Sample evaluation and sequencing data alignment. L0, L28, and L120 were newborn, 28 d, and 120 d, respectively, in the low energy (LE) group. N0, N28, and N120 were newborn, 28 d, and 120 d, respectively, in the control (CON) group. Total Reads: the total number of sequences after filtering; Mapped Reads: the number of sequences in the genome that are aligned; Mapping Rate: the ratio of the number of sequences in the genome that are aligned; Unmapped Reads: the number of sequences in the genome that are not aligned; MultiMap Reads: the number of sequences aligned to multiple locations in the genome; MultiMap Rate: the ratio of the number of sequences aligned to multiple locations in the genome. Abundant distribution of genes. (A) The FPKM value of each sample; (B) The gene expression distribution for each sample. FPKM = fragments per kilobase per million mapped reads.

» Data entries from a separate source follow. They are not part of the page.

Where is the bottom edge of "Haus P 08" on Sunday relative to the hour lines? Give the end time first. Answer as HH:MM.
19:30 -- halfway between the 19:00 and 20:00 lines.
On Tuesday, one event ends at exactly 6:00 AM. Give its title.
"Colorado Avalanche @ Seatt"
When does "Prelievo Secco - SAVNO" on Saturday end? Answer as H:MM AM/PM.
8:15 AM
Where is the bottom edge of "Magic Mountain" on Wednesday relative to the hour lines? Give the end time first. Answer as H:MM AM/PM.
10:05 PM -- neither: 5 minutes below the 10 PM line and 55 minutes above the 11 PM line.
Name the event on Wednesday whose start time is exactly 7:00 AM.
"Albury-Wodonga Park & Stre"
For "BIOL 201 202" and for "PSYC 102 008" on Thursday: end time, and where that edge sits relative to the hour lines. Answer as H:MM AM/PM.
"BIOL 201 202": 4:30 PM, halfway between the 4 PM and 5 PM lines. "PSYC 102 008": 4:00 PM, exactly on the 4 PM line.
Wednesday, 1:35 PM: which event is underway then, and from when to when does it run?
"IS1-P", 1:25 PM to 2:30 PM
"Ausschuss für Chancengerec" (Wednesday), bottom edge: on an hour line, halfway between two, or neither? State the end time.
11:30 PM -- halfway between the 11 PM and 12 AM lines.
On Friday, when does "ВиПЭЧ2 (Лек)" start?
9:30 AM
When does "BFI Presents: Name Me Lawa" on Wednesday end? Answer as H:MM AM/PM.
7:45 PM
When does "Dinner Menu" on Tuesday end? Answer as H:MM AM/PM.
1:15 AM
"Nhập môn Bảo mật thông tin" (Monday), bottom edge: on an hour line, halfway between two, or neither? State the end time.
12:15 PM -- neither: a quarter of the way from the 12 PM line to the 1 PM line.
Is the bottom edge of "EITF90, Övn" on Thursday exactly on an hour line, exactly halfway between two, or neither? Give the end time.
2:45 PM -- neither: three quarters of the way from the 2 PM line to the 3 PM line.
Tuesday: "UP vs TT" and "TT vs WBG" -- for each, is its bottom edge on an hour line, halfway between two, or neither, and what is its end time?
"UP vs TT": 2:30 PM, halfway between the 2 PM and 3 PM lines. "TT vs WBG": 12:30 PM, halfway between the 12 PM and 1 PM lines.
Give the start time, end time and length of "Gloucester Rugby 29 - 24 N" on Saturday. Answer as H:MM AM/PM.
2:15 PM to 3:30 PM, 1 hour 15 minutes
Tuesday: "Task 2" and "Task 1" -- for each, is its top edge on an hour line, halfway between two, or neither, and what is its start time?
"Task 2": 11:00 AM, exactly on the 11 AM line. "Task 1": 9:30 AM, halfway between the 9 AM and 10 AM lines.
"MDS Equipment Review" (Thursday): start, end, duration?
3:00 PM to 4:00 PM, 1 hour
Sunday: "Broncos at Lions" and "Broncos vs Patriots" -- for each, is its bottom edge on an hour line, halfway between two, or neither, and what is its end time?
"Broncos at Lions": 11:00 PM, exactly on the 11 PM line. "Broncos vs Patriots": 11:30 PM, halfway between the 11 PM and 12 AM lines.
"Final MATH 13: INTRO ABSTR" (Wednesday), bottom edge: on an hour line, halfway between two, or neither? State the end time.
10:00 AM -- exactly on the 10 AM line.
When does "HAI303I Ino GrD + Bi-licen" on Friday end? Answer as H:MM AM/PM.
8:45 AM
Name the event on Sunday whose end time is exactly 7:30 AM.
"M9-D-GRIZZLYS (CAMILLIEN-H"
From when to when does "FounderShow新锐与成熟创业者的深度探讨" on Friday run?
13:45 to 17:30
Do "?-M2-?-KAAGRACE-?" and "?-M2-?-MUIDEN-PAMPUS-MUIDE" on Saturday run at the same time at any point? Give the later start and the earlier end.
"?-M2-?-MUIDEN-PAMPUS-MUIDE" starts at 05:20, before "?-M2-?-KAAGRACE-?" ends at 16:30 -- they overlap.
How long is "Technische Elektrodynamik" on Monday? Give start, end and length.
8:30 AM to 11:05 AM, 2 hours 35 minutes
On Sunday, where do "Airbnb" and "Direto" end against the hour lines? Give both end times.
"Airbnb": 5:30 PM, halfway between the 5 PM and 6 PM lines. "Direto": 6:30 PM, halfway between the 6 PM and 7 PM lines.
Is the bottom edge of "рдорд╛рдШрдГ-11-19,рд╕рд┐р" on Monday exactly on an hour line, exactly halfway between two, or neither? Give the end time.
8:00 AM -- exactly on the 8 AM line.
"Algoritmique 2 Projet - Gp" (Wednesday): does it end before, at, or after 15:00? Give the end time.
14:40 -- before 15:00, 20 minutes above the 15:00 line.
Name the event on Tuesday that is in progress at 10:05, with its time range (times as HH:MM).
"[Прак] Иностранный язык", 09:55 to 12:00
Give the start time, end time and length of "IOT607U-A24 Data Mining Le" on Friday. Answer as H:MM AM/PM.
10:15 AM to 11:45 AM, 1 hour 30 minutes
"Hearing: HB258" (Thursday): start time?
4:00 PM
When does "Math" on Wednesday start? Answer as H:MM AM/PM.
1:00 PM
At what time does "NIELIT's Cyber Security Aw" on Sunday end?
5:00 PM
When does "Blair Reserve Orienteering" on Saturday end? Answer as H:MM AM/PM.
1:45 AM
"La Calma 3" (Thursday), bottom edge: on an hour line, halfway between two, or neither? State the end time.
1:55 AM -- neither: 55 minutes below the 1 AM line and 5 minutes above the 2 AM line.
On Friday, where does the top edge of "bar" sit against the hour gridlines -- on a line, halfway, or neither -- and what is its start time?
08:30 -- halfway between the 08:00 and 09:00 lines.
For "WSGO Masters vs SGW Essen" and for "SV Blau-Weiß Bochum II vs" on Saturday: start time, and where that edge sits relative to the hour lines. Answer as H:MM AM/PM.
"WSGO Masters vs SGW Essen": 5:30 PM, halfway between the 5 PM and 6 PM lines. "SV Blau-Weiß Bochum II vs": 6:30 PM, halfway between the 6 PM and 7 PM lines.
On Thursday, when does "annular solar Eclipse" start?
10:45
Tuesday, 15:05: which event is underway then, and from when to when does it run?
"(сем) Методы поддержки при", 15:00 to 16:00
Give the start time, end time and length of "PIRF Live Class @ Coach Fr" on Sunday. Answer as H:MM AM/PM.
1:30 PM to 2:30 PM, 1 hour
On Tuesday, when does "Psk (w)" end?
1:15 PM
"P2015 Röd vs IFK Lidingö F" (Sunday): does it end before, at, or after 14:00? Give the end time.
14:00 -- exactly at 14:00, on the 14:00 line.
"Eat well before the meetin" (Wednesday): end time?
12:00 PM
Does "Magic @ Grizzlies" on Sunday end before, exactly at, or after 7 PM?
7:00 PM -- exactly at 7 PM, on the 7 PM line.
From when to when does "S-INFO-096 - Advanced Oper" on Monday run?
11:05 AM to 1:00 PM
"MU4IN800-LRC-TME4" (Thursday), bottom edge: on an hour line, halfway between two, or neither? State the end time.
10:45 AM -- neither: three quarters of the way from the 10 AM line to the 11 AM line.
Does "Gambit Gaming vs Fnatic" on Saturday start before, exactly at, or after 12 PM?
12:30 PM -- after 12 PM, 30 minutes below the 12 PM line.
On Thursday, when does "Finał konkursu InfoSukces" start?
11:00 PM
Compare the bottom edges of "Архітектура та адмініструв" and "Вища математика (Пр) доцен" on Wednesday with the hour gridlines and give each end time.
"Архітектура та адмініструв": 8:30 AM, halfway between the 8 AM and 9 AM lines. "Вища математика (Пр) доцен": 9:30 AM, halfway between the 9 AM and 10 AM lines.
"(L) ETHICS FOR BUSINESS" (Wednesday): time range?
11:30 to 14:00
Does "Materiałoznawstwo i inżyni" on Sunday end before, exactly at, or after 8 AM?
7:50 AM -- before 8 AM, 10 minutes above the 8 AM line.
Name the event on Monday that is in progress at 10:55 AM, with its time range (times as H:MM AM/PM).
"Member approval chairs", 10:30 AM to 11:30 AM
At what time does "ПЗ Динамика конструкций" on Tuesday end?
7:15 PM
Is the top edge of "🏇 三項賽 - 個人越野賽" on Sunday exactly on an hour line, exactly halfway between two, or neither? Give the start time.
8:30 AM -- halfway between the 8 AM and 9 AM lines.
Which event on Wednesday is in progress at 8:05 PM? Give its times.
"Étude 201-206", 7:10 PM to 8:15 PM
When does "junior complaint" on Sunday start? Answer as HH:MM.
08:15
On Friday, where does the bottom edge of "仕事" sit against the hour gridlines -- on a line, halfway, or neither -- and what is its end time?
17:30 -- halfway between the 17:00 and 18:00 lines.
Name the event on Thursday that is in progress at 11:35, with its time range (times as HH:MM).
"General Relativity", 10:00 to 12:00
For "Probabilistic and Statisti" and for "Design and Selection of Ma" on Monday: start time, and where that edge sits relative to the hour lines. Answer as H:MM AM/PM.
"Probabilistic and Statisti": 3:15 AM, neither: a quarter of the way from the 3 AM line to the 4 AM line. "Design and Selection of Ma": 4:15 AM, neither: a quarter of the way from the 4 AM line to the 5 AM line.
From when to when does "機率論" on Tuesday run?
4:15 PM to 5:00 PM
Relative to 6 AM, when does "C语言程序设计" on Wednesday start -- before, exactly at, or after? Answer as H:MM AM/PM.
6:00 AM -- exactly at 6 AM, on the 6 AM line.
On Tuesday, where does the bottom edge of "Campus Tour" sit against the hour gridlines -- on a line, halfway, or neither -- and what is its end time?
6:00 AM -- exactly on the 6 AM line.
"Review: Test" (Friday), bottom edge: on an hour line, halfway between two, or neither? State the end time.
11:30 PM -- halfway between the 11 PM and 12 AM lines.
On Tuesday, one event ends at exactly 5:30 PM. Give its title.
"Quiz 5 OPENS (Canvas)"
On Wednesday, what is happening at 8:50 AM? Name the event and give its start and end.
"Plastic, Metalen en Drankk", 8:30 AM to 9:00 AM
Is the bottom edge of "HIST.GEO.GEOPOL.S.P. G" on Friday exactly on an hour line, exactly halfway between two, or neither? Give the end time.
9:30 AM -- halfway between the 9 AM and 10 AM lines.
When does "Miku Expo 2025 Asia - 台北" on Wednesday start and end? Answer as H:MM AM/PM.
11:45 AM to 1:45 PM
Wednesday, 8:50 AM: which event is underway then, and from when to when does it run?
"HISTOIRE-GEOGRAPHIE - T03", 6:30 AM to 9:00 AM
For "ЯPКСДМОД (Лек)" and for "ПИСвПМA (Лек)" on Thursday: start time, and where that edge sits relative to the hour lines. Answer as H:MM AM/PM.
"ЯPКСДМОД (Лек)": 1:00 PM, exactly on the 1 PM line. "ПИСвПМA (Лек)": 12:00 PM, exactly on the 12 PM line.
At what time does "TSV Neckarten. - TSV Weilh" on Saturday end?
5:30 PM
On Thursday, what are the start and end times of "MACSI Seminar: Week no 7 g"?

DEGs between LE and CON boar testes

After the differential expression analysis, transcriptome sequencing results showed that the numbers of DEGs in the comparison groups L0-N0, L28-N28, and L120-N120 (L represents LE, and N represents CON) were 14988, 1772, and 25, respectively; among them, the mRNA numbers were 6066, 1396, and 19, and the numbers of lncRNAs were 8922, 376, and 6 (|log2ratio| ≥ 1, q < 0.05), respectively, as presented in Fig. 5A.
Figure 5

Analysis of differentially expressed genes (DEGs). (A) the number of differential gene distribution in the testis (|log2Ratio| ≥ 1, q < 0.05). (B,C) The heatmap of the DEG subsets (|log2Ratio| ≥ 1, q < 0.05) in different samples (B, mRNA; C, lncRNA).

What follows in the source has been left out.